The Phillips Collection

This started yesterday, when I left my phone in my office. I didn't want to be phoneless all weekend, and I am supposed to be in the field Monday, so I started toying around the idea of driving down to Washington to get it. But I wasn't going to drive all that way just to pick up the phone. It occurred to me I have been vaguely intending to take my elder daughter to an art museum, and I have also been vaguely intending to someday visit the Phillips Collection, which is only a few blocks from my office. Aha! A plan was formed. Mary seemed enthusiastic, so we did it.

The Phillips Collection is a private museum founded by Duncan Phillips in 1921 to showcase contemporary painters. The most famous parts of the collection are the Impressionist works, including Renoir's The Luncheon of the Boating Party -- Phillips paid a huge sum for this in 1923, knowing it would put his museum on the map -- and some Van Goghs. My favorite of the impressionist works was Pierre Bonnard's The Riviera, above.

There is sizable collection of mid 20th-century American works, including this famous Georgia O'Keefee, Red Hills, Lake George (1927).
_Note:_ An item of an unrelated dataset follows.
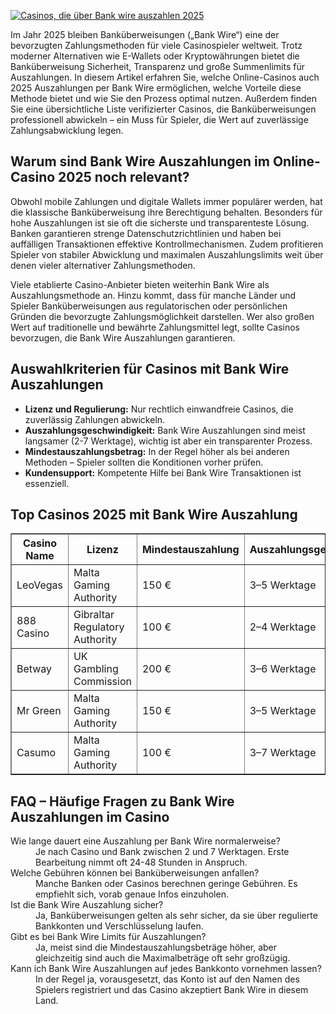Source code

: [![Casinos, die über Bank wire auszahlen 2025](https://123-caf.pages.dev/gitsignup.png)](https://vrmoo.ru/Bt82HjjY)

<p>Im Jahr 2025 bleiben Banküberweisungen („Bank Wire“) eine der bevorzugten Zahlungsmethoden für viele Casinospieler weltweit. Trotz moderner Alternativen wie E-Wallets oder Kryptowährungen bietet die Banküberweisung Sicherheit, Transparenz und große Summenlimits für Auszahlungen. In diesem Artikel erfahren Sie, welche Online-Casinos auch 2025 Auszahlungen per Bank Wire ermöglichen, welche Vorteile diese Methode bietet und wie Sie den Prozess optimal nutzen. Außerdem finden Sie eine übersichtliche Liste verifizierter Casinos, die Banküberweisungen professionell abwickeln – ein Muss für Spieler, die Wert auf zuverlässige Zahlungsabwicklung legen.</p>  <h2>Warum sind Bank Wire Auszahlungen im Online-Casino 2025 noch relevant?</h2> <p>Obwohl mobile Zahlungen und digitale Wallets immer populärer werden, hat die klassische Banküberweisung ihre Berechtigung behalten. Besonders für hohe Auszahlungen ist sie oft die sicherste und transparenteste Lösung. Banken garantieren strenge Datenschutzrichtlinien und haben bei auffälligen Transaktionen effektive Kontrollmechanismen. Zudem profitieren Spieler von stabiler Abwicklung und maximalen Auszahlungslimits weit über denen vieler alternativer Zahlungsmethoden.</p> <p>Viele etablierte Casino-Anbieter bieten weiterhin Bank Wire als Auszahlungsmethode an. Hinzu kommt, dass für manche Länder und Spieler Banküberweisungen aus regulatorischen oder persönlichen Gründen die bevorzugte Zahlungsmöglichkeit darstellen. Wer also großen Wert auf traditionelle und bewährte Zahlungsmittel legt, sollte Casinos bevorzugen, die Bank Wire Auszahlungen garantieren.</p>  <h2>Auswahlkriterien für Casinos mit Bank Wire Auszahlungen</h2> <ul> <li><strong>Lizenz und Regulierung:</strong> Nur rechtlich einwandfreie Casinos, die zuverlässig Zahlungen abwickeln.</li> <li><strong>Auszahlungsgeschwindigkeit:</strong> Bank Wire Auszahlungen sind meist langsamer (2-7 Werktage), wichtig ist aber ein transparenter Prozess.</li> <li><strong>Mindestauszahlungsbetrag:</strong> In der Regel höher als bei anderen Methoden – Spieler sollten die Konditionen vorher prüfen.</li> <li><strong>Kundensupport:</strong> Kompetente Hilfe bei Bank Wire Transaktionen ist essenziell.</li> </ul>  <h2>Top Casinos 2025 mit Bank Wire Auszahlung</h2> <table border="1" cellspacing="0" cellpadding="5"> <thead> <tr> <th>Casino Name</th> <th>Lizenz</th> <th>Mindestauszahlung</th> <th>Auszahlungsgeschwindigkeit</th> <th>Besonderheiten</th> </tr> </thead> <tbody> <tr> <td>LeoVegas</td> <td>Malta Gaming Authority</td> <td>150 €</td> <td>3–5 Werktage</td> <td>Hohe Limits, ausgezeichnete Mobile-App</td> </tr> <tr> <td>888 Casino</td> <td>Gibraltar Regulatory Authority</td> <td>100 €</td> <td>2–4 Werktage</td> <td>Langjährige Erfahrung, starke Sicherheitsmaßnahmen</td> </tr> <tr> <td>Betway</td> <td>UK Gambling Commission</td> <td>200 €</td> <td>3–6 Werktage</td> <td>Breites Spielangebot, professioneller Kundenservice</td> </tr> <tr> <td>Mr Green</td> <td>Malta Gaming Authority</td> <td>150 €</td> <td>3–5 Werktage</td> <td>Benutzerfreundliches Interface, schnelle Verifizierung</td> </tr> <tr> <td>Casumo</td> <td>Malta Gaming Authority</td> <td>100 €</td> <td>3–7 Werktage</td> <td>Innovatives Design, vielfältige Zahlungsmethoden</td> </tr> </tbody> </table>  <h2>FAQ – Häufige Fragen zu Bank Wire Auszahlungen im Casino</h2> <dl> <dt>Wie lange dauert eine Auszahlung per Bank Wire normalerweise?</dt> <dd>Je nach Casino und Bank zwischen 2 und 7 Werktagen. Erste Bearbeitung nimmt oft 24-48 Stunden in Anspruch.</dd> <dt>Welche Gebühren können bei Banküberweisungen anfallen?</dt> <dd>Manche Banken oder Casinos berechnen geringe Gebühren. Es empfiehlt sich, vorab genaue Infos einzuholen.</dd> <dt>Ist die Bank Wire Auszahlung sicher?</dt> <dd>Ja, Banküberweisungen gelten als sehr sicher, da sie über regulierte Bankkonten und Verschlüsselung laufen.</dd> <dt>Gibt es bei Bank Wire Limits für Auszahlungen?</dt> <dd>Ja, meist sind die Mindestauszahlungsbeträge höher, aber gleichzeitig sind auch die Maximalbeträge oft sehr großzügig.</dd> <dt>Kann ich Bank Wire Auszahlungen auf jedes Bankkonto vornehmen lassen?</dt> <dd>In der Regel ja, vorausgesetzt, das Konto ist auf den Namen des Spielers registriert und das Casino akzeptiert Bank Wire in diesem Land.</dd> </dl>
This was my favorite work that I had never heard of, Window Shade by Loren MacIver. You may laugh, but I think this is cool. There was a bunch of strange stuff in the collection, and I liked that. There was also a bunch of stuff that just left me shrugging. But that's the price you pay for idiosyncrasy.

My daughter is still in the anti-Modernist phase of youth, and she doesn't like the Impressionists, so there wasn't much here for her. I'll have to take her to the Walters soon. I had fun.